Even though they are more ripe than their green counterparts, freshly picked black olives are much too bitter to eat and too hard to chew. You must cure them in order to eat them. There is a simple method for preparing black olives at home. Even though the method is time consuming, the final result will be homemade olives made with all natural ingredients and in accordance with your own preferences. These olives will last up to one year.
Things You'll Need
- Fresh black olives
- Olive oil
- Oregano, thyme, rosemary, dried pepper flakes, garlic cloves (these are optional)
- Clean water
- Sharp knife
- Bucket or large bowl
- Sterilized glass preserving jars with lids
Rinse the olives and using the knife, make a cut along the side of each. Cutting the olives will speed the curing process. Place the olives in a pail or bowl and soak them in water, making sure that all of the olives are submerged. If necessary, you can place a plate or other object on top of them to weigh them down.
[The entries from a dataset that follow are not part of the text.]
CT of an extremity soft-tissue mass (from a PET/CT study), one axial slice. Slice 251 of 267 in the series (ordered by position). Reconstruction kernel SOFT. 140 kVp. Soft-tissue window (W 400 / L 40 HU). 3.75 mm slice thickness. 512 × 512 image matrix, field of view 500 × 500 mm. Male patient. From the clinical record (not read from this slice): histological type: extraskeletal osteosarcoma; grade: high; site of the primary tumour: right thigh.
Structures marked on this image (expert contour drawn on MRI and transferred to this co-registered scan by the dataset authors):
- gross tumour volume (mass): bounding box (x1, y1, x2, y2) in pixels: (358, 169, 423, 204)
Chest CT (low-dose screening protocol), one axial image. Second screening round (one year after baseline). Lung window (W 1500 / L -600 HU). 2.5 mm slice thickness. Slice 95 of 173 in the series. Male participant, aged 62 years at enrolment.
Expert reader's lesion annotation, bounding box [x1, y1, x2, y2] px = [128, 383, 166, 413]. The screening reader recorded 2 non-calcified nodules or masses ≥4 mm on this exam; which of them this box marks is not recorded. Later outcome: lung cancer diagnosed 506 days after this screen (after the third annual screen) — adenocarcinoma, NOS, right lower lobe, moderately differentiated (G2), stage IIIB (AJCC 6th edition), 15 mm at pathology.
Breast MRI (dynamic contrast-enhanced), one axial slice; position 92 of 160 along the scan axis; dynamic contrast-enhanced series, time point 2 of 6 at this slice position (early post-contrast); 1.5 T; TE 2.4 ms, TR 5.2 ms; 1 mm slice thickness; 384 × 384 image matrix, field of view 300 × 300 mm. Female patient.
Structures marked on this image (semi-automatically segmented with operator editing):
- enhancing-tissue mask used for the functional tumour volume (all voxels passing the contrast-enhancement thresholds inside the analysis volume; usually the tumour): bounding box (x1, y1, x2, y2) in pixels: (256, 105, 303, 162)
Stir the olives and change the water every day for 21 days.
Make a brine solution, using one part salt to 10 parts water. Make sure that the salt is completely dissolved in the water by warming the water and stirring. Drain the olives and place them in the brine solution. Leave them for three days, stirring periodically.
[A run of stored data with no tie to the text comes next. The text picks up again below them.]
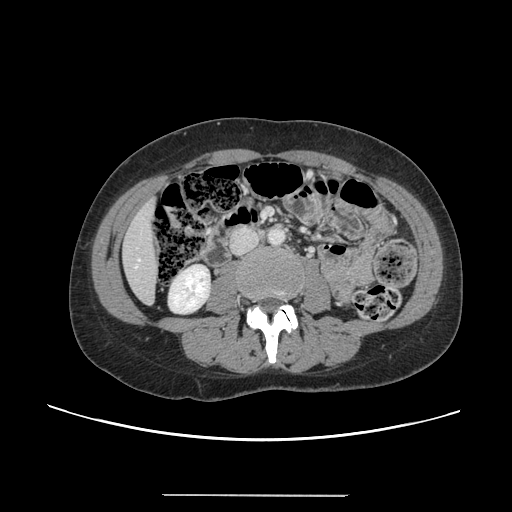
Contrast-enhanced abdominal CT, one axial slice; intravenous contrast given; soft-tissue window (W 400 / L 40 HU); 512 × 512 image matrix, field of view 380 × 380 mm. From the clinical record (not read from this slice): patient: female, age 61 years at operation; diagnosis: colorectal cancer liver metastases, imaged before liver resection; multiple liver metastases: yes; largest metastasis: 1.1 cm; disease in both lobes: no.
Annotated regions visible in this slice (manually delineated by an expert):
- liver: bounding box (x1, y1, x2, y2) in pixels: (124, 204, 159, 302)
- planned liver remnant (the part of the liver to remain after resection): (124, 203, 159, 302)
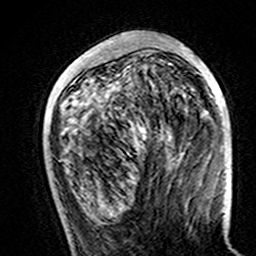
Breast MRI (dynamic contrast-enhanced), one axial slice; slice 51 of 160 in the series (ordered by position); cropped to one breast; dynamic contrast-enhanced series, time point 2 of 7 at this slice position (early post-contrast); 3 T; TE 4.6 ms, TR 7.4 ms; 1 mm slice thickness; 256 × 256 image matrix. Female patient.
Outlined on this slice (semi-automatic segmentation, software-assisted and operator-edited):
- enhancing-tissue mask used for the functional tumour volume (all voxels passing the contrast-enhancement thresholds inside the analysis volume; usually the tumour): bounding box (x1, y1, x2, y2) in pixels: (140, 55, 194, 133)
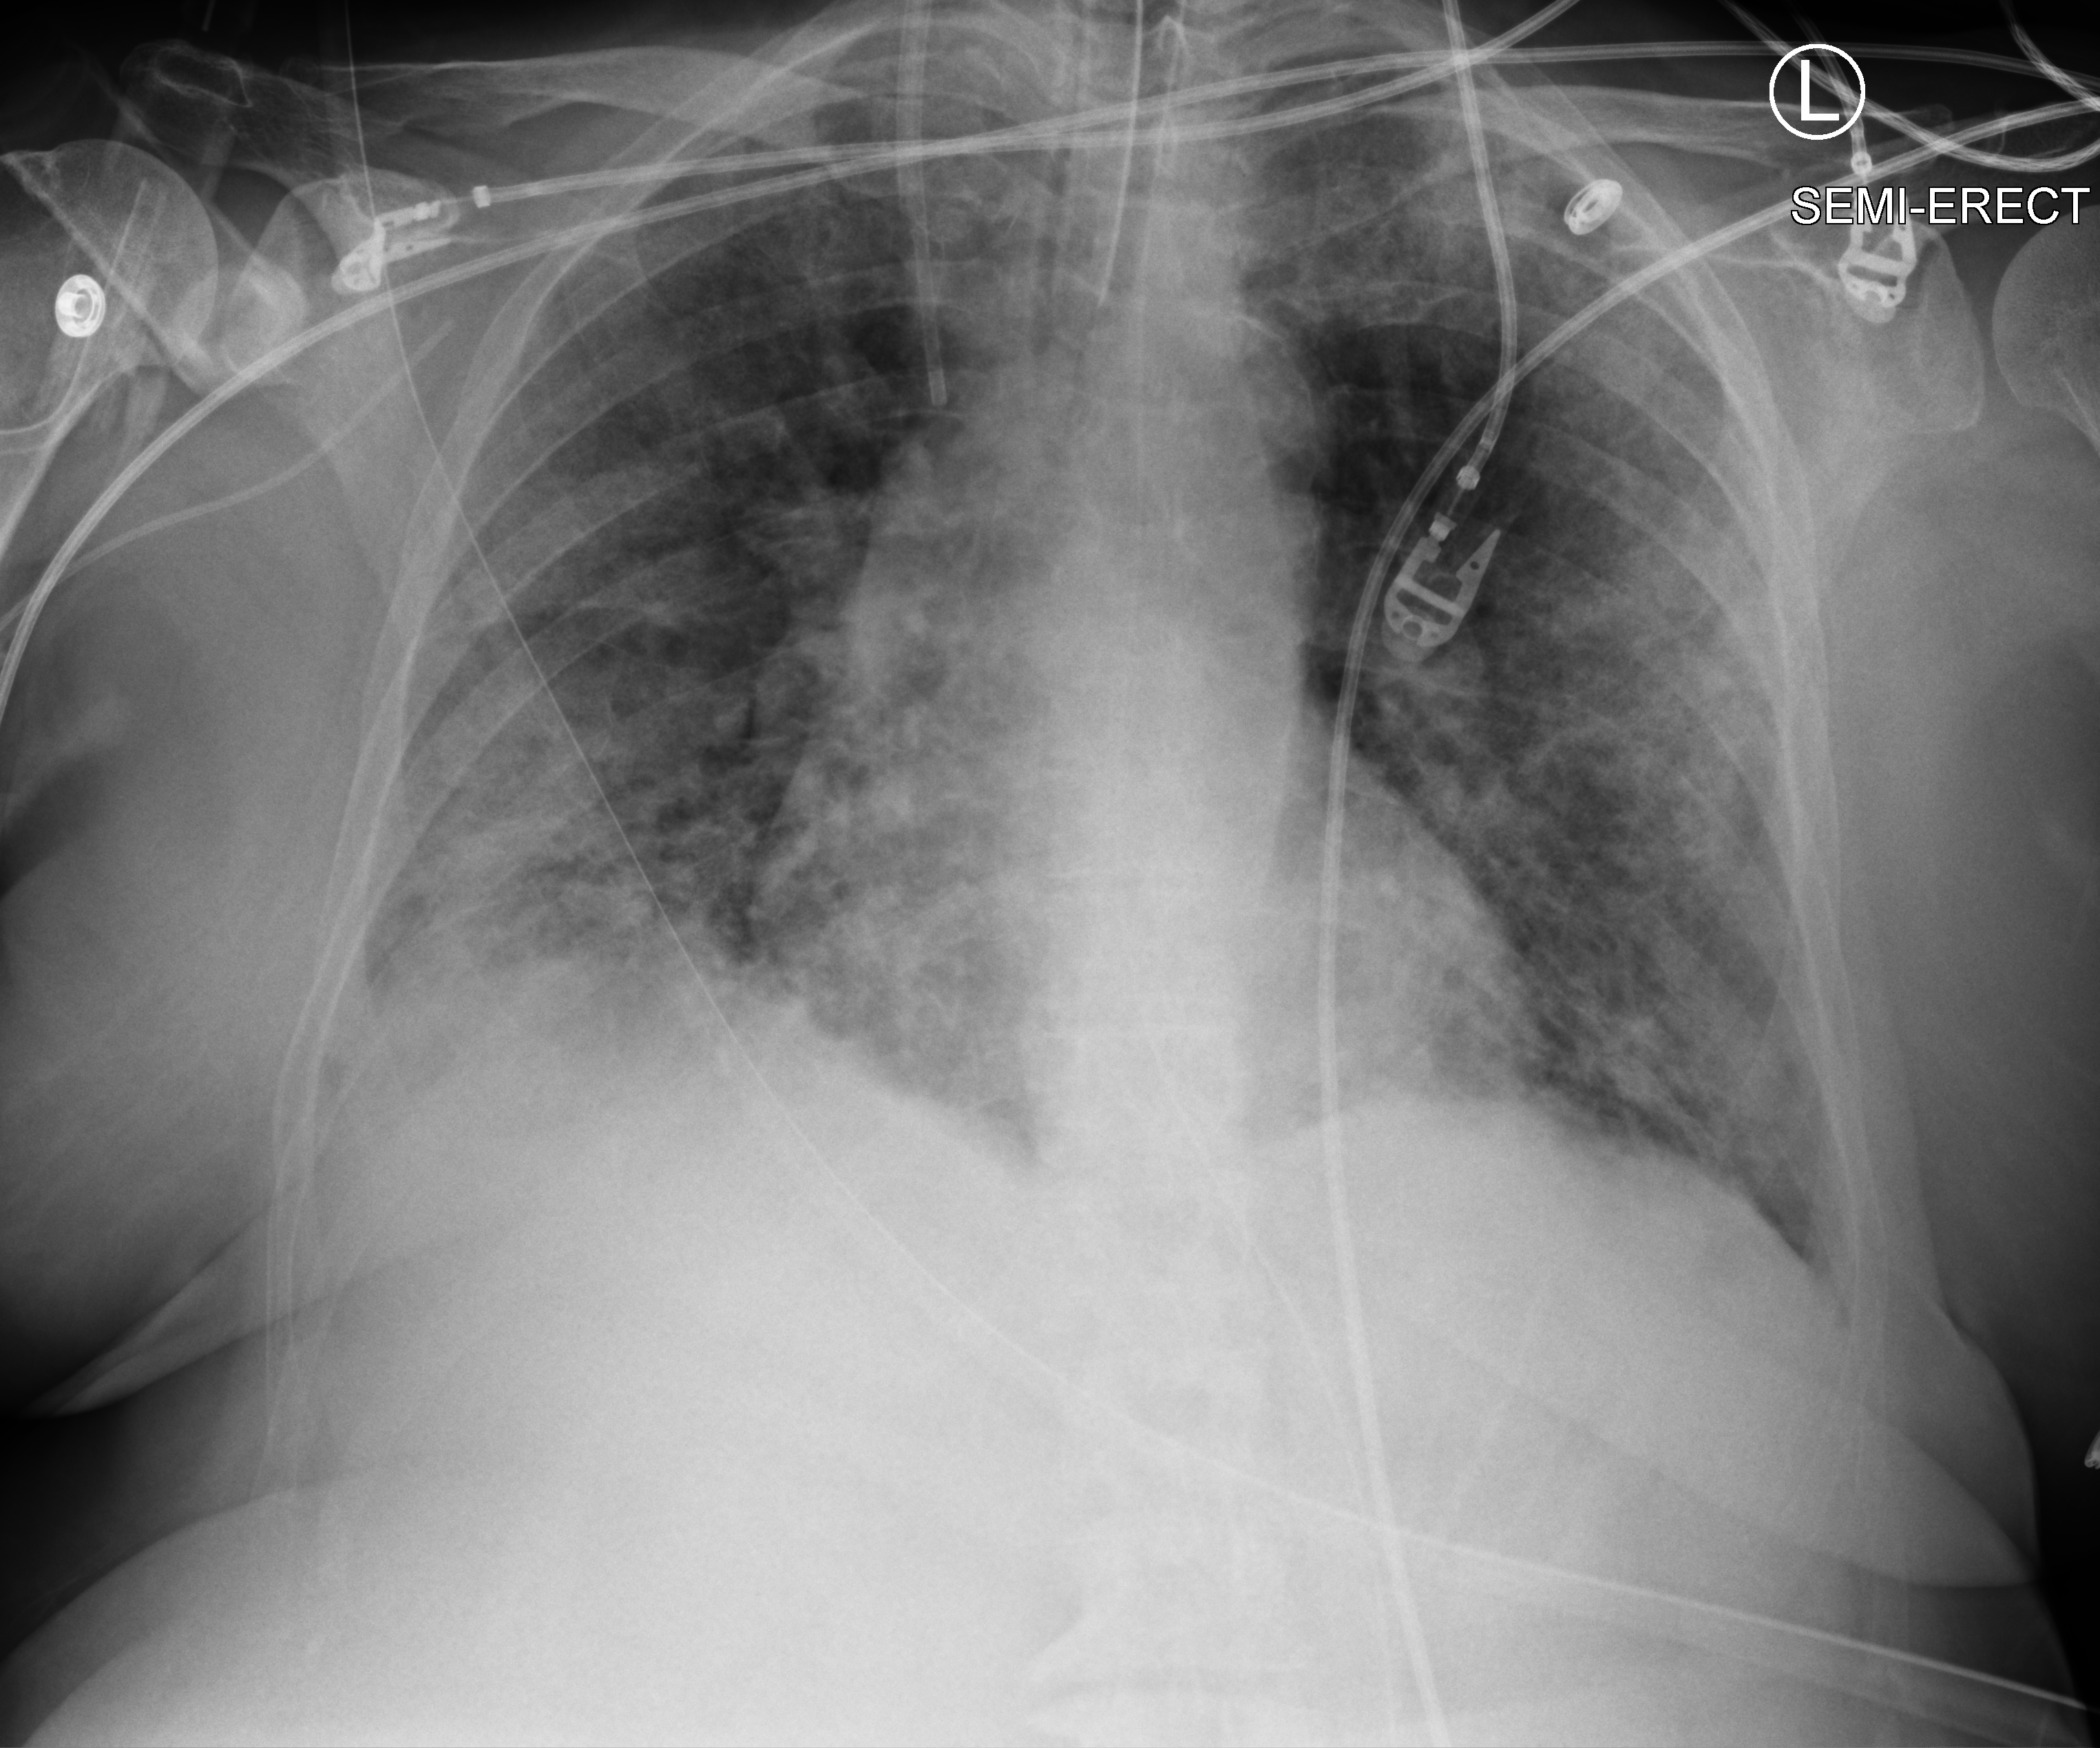
Bedside chest radiograph (computed radiography), anteroposterior (AP) projection. Patient hospitalised with COVID-19; female, aged 75–90 years.
Admission-level facts for this patient (not findings on this image; timing relative to this image not recorded): diabetes (admission record): no; mechanically ventilated during this hospital stay: yes.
Rinse a couple of the olives and taste them to see if they have lost enough of their bitterness to suit your taste. If not, add more salt and leave them for a few more days until they taste the way you want them to. Check them daily. When the olives are ready, rinse them. Let them drain for a couple of hours.
Prepare a mixture of vinegar and water, using one part white wine vinegar to two parts water and soak the olives in the vinegar mixture for three days, stirring occasionally. The olives are now cured, so drain them again.
Place the herbs, spices or other flavorings into the sterilized jars. These could include garlic cloves, oregano, rosemary, thyme or dried pepper flakes. The amount of these to include is up to you and using them is entirely optional.
Pack the black olives into the prepared jars and pour olive oil over them until they are well covered. Seal the jars and store them in the refrigerator.